▸ Activités
**A)** Relevez dans l'extrait sur la population et l'économie du département chaque arrondissement dont la population de 1975 est indiquée, avec ce chiffre.
**B)** Résumez en deux phrases le paragraphe de l'extrait consacré à la population et à l'économie du département.

══ Extrait du texte ══

Le déséquilibre régional se reflète à travers la répartition de la population. Si la population départementale s’est accrue approximativement des trois quarts de 1876 à 1975, l’évolution par arrondissement est plus significative. Ainsi, l’arrondissement de Toul a décliné (56 359 hab. en 1975). Celui de Lunéville a reculé aussi (78 500). Par contre, celui de Nancy a vu sa population plus que doubler (395 593 en 1975). Mais c’est le nord industriel qui a connu l’expansion proportionnellement la plus importante, l’arrondissement de Briey passant, de 1876 à 1975, de 63 400 à 192 135. Ce chiffre est cependant en retrait sur celui de 1962 (205 300), illustrant les conséquences de la crise de la sidérurgie. L’agriculture ne compte plus que 8 000 exploitations. Seulement 50 p. 100 exploitent plus de 20 ha, mais utilisent 90 p. 100 de la superficie agricole utile. Dans le Pays Haut, la superficie moyenne par exploitation est de 46 ha ; dans le Toulois, elle n’est que de 10 ha. Là, la vigne connaît une certaine renaissance (400 ha). L’industrie sidérurgique marque profondément le département. Celui-ci fournit jusqu’à 27 Mt de minerai de fer, 5 Mt de fonte et 6 Mt d’acier. Mais le regroupement de la sidérurgie se faisant au profit du sillon mosellan, le Pays Haut traverse une crise grave. La reconversion est trop lente pour empêcher l’exode des travailleurs. Les soudières de Meurthe-et-Moselle commercialisent en moyenne 800 000 t de carbonate et de soude caustique. L’agglomération de Nancy*, aux activités diversifiées, est la zone la plus prospère, constituant la partie sud de la « métropole lorraine », qui s’allonge de Thionville à Nancy en passant par Metz.

F. R.

➙ Lorraine / Nancy.

Meuse. 55

Départ. de la Région Lorraine ; 6 220 km2 ; 203 904 hab. (Meusiens). Ch.-l. Bar-le-Duc. S.-préf. Commercy et Verdun*.

═══
══ Données fournies ══

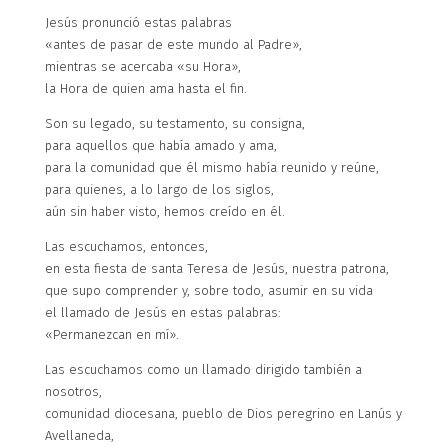
Jesús pronunció estas palabras
«antes de pasar de este mundo al Padre»,
mientras se acercaba «su Hora»,
la Hora de quien ama hasta el fin.
Son su legado, su testamento, su consigna,
para aquellos que había amado y ama,
para la comunidad que él mismo había reunido y reúne,
para quienes, a lo largo de los siglos,
aún sin haber visto, hemos creído en él.
Las escuchamos, entonces,
en esta fiesta de santa Teresa de Jesús, nuestra patrona,
que supo comprender y, sobre todo, asumir en su vida
el llamado de Jesús en estas palabras:
«Permanezcan en mí».
Las escuchamos como un llamado dirigido también a
nosotros,
comunidad diocesana, pueblo de Dios peregrino en Lanús y
Avellaneda,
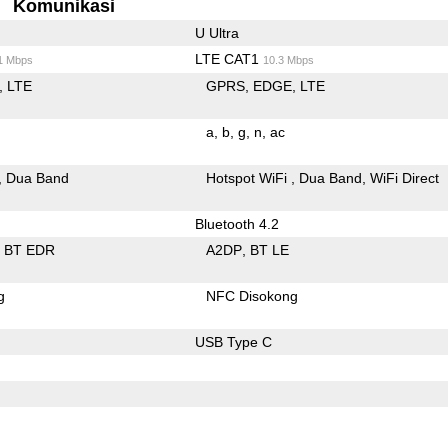
Komunikasi
U Ultra
LTE CAT1
1 Mbps
10.3 Mbps
LTE
GPRS
EDGE
LTE
a
b
g
n
ac
Dua Band
Hotspot WiFi
Dua Band
WiFi Direct
Bluetooth 4.2
BT EDR
A2DP
BT LE
g
NFC Disokong
USB Type C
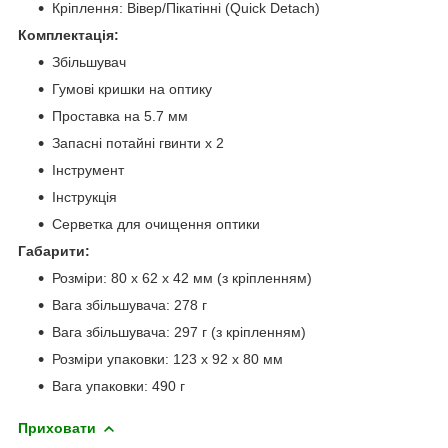
Кріплення: Вівер/Пікатінні (Quick Detach)
Комплектація:
Збільшувач
Гумові кришки на оптику
Проставка на 5.7 мм
Запасні потайні гвинти х 2
Інструмент
Інструкція
Серветка для очищення оптики
Габарити:
Розміри: 80 x 62 x 42 мм (з кріпленням)
Вага збільшувача: 278 г
Вага збільшувача: 297 г (з кріпленням)
Розміри упаковки: 123 x 92 x 80 мм
Вага упаковки: 490 г
Приховати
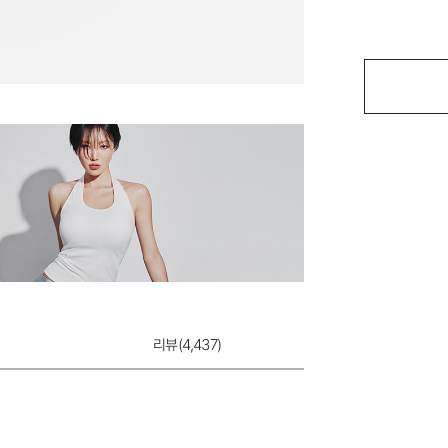
리뷰(
4,437
)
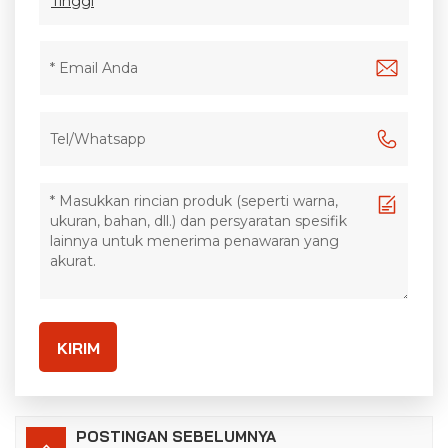
Tinggi
KIRIM
POSTINGAN SEBELUMNYA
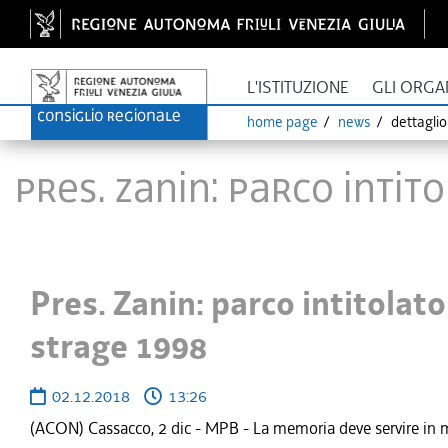
L'ISTITUZIONE
GLI ORGA
home page
news
dettagli
Pres. Zanin: parco intit
Pres. Zanin: parco intitolato
strage 1998
02.12.2018
13:26
(ACON) Cassacco, 2 dic - MPB - La memoria deve servire in ma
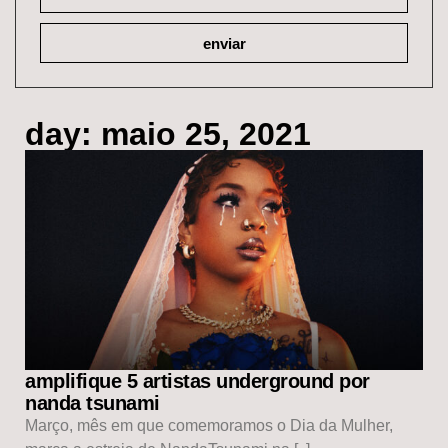
enviar
day: maio 25, 2021
amplifique 5 artistas underground por
nanda tsunami
Março, mês em que comemoramos o Dia da Mulher,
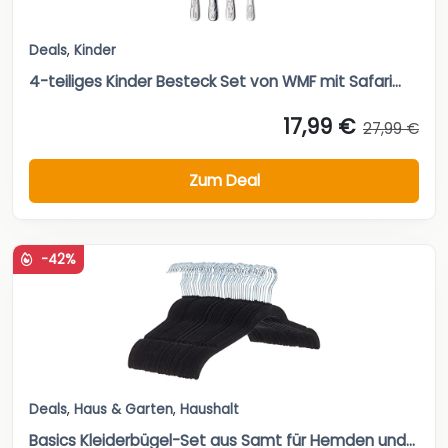
Deals
,
Kinder
4-teiliges Kinder Besteck Set von WMF mit Safari...
17,99 €
27,99 €
Zum Deal
-42%
Deals
,
Haus & Garten
,
Haushalt
Basics Kleiderbügel-Set aus Samt für Hemden und...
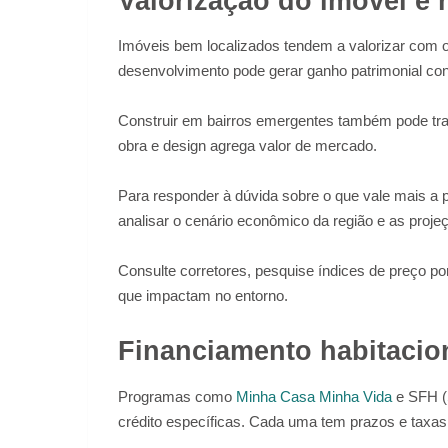
Valorização do imóvel e 
Imóveis bem localizados tendem a valorizar com
desenvolvimento pode gerar ganho patrimonial con
Construir em bairros emergentes também pode traz
obra e design agrega valor de mercado.
Para responder à dúvida sobre o que vale mais a
analisar o cenário econômico da região e as projeç
Consulte corretores, pesquise índices de preço po
que impactam no entorno.
Financiamento habitacion
Programas como
Minha Casa Minha Vida
e SFH (
crédito específicas. Cada uma tem prazos e taxas 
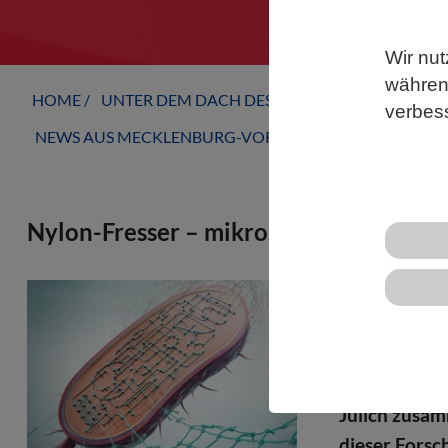
Wir nut
während
HOME
UNTER DEM DACH DES VBIO
LANDESVERB
verbes
NEWS AUS MECKLENBURG-VORPOMMERN
Nylon-Fresser – mikroskopische Helfer
Ein Bakteriu
Nylonvariant
wurde jetzt 
und Geowiss
Jülich zusam
dieser Forsc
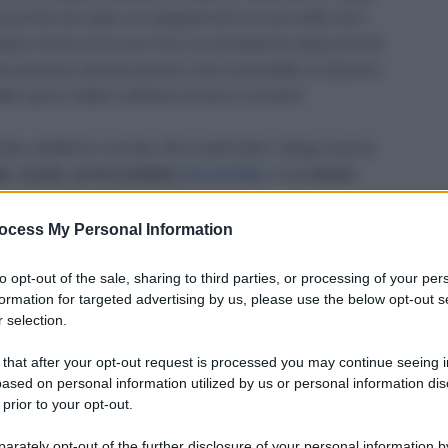
 l’aumento dei salari con adeguamento al costo della vita e
alario minimo di 12 euro l’ora, la cancellazione degli aumenti
to dei prezzi dei beni primari e dei combustibili, la riduzione
delle spese militari e dell’invio di armi in Ucraina”
iende, pubbliche e private. Ma in particolare i disagi saranno
e, scuola, servizi pubblici,
tra cui Inps
, e nel
settore
na significativa rappresentanza.
ocess My Personal Information
mbre 2022: orari
to opt-out of the sale, sharing to third parties, or processing of your per
formation for targeted advertising by us, please use the below opt-out s
rasporto pubblico, sono i dipendenti di Metropolitane, Autobus
 selection.
no soprattutto nelle grandi città
, da nord a sud.
 that after your opt-out request is processed you may continue seeing i
ased on personal information utilized by us or personal information dis
e di esercizio di Atm sarà possibile nelle seguenti fasce
 prior to your opt-out.
 del servizio; in superficie dalle 8,45 alle 15 e dalle 18
zi è quindi garantita dall’inizio del servizio fino alle 18 per
rately opt-out of the further disclosure of your personal information by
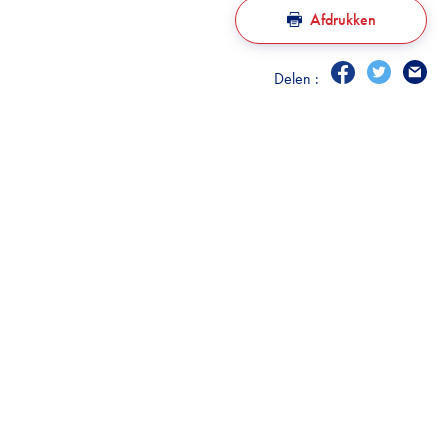
Afdrukken
Delen :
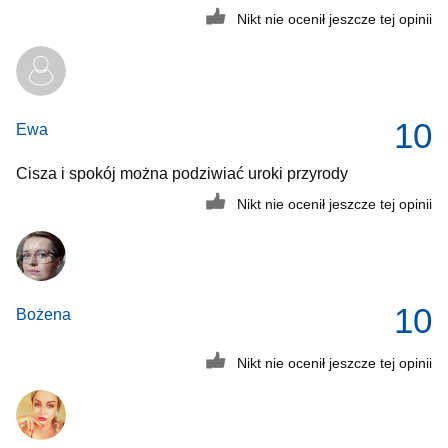
Nikt nie ocenił jeszcze tej opinii
10
Ewa
Cisza i spokój można podziwiać uroki przyrody
Nikt nie ocenił jeszcze tej opinii
10
Bożena
Nikt nie ocenił jeszcze tej opinii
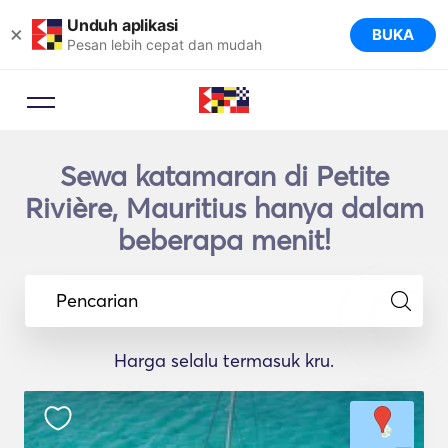
Unduh aplikasi
×
BUKA
Pesan lebih cepat dan mudah
Sewa katamaran di Petite
Rivière, Mauritius hanya dalam
beberapa menit!
Pencarian
Harga selalu termasuk kru.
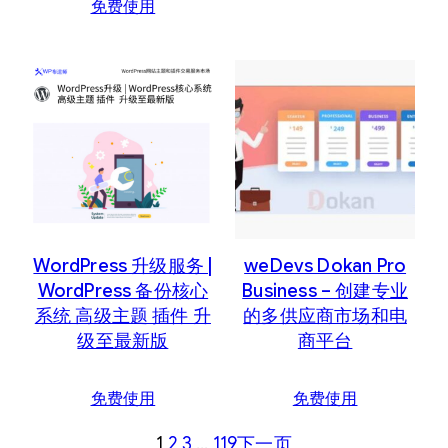
免费使用
WordPress 升级服务 |
weDevs Dokan Pro
WordPress 备份核心
Business – 创建专业
系统 高级主题 插件 升
的多供应商市场和电
级至最新版
商平台
免费使用
免费使用
1
2
3
…
119
下一页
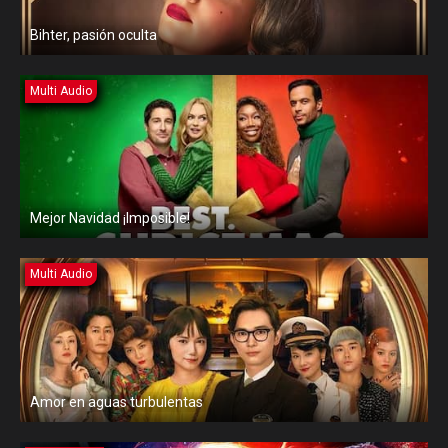
Bihter, pasión oculta
Multi Audio
Mejor Navidad ¡Imposible!
Multi Audio
Amor en aguas turbulentas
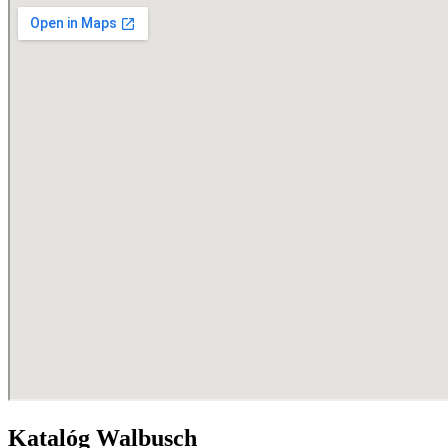
Katalóg Walbusch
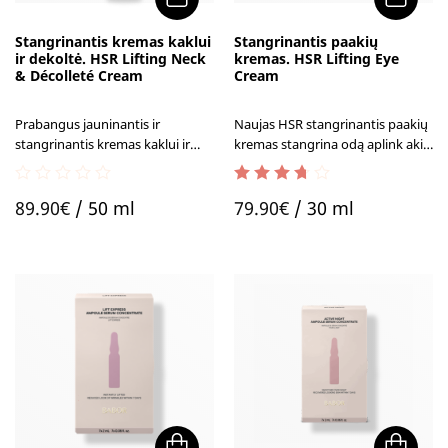
Stangrinantis kremas kaklui
Stangrinantis paakių
ir dekoltė. HSR Lifting Neck
kremas. HSR Lifting Eye
& Décolleté Cream
Cream
Prabangus jauninantis ir
Naujas HSR stangrinantis paakių
stangrinantis kremas kaklui ir
kremas stangrina odą aplink akis,
dekoltė e
fektyviai m
ažina
pakelia viršutinį voką.
pigmentines dėmeles ir lėtina
0
1.80
out
naujų formavimąsi.
89.90
€
/ 50 ml
79.90
€
/ 30 ml
out
of 5
of
5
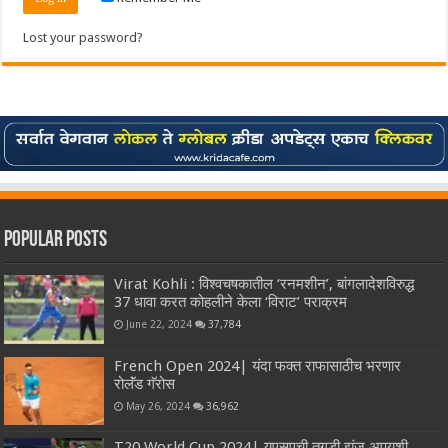
Lost your password?
Popular Posts
Virat Kohli : विश्वचषकातील ‘रनमशीन’, बांगलादेशविरुद्ध
37 धावा करत कोहलीने केला ‘विराट’ पराक्रम
June 22, 2024
37,784
French Open 2024| यंदा फक्त राफासाठीच भरणार
रोलॅंड गॅरोस
May 26, 2024
36,962
T20 World Cup 2024| युएसएची तगडी झुंज अपयशी,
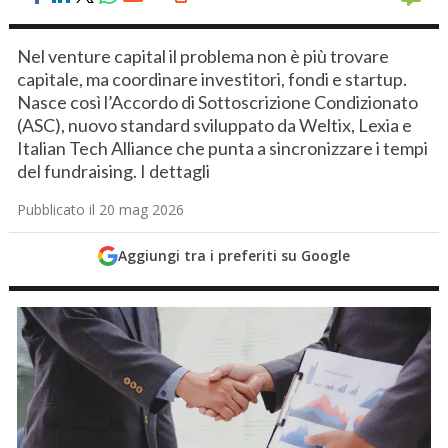
Nel venture capital il problema non è più trovare
capitale, ma coordinare investitori, fondi e startup.
Nasce così l’Accordo di Sottoscrizione Condizionato
(ASC), nuovo standard sviluppato da Weltix, Lexia e
Italian Tech Alliance che punta a sincronizzare i tempi
del fundraising. I dettagli
Pubblicato il 20 mag 2026
Aggiungi tra i preferiti su Google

═══

▸ Résultats par exercice
**A)**
- Toul : 56 359 habitants
- Lunéville : 78 500 habitants
- Nancy : 395 593 habitants
- Briey : 192 135 habitants

**B)** De 1876 à 1975, la population du département a augmenté d'environ trois quarts, mais de façon inégale : les arrondissements de Toul et de Lunéville ont reculé, tandis que ceux de Nancy et surtout de Briey ont fortement progressé. L'économie repose sur une agriculture réduite à 8 000 exploitations, sur une sidérurgie en grave crise dans le Pays Haut, sur les soudières et sur l'agglomération de Nancy, qui est la zone la plus prospère.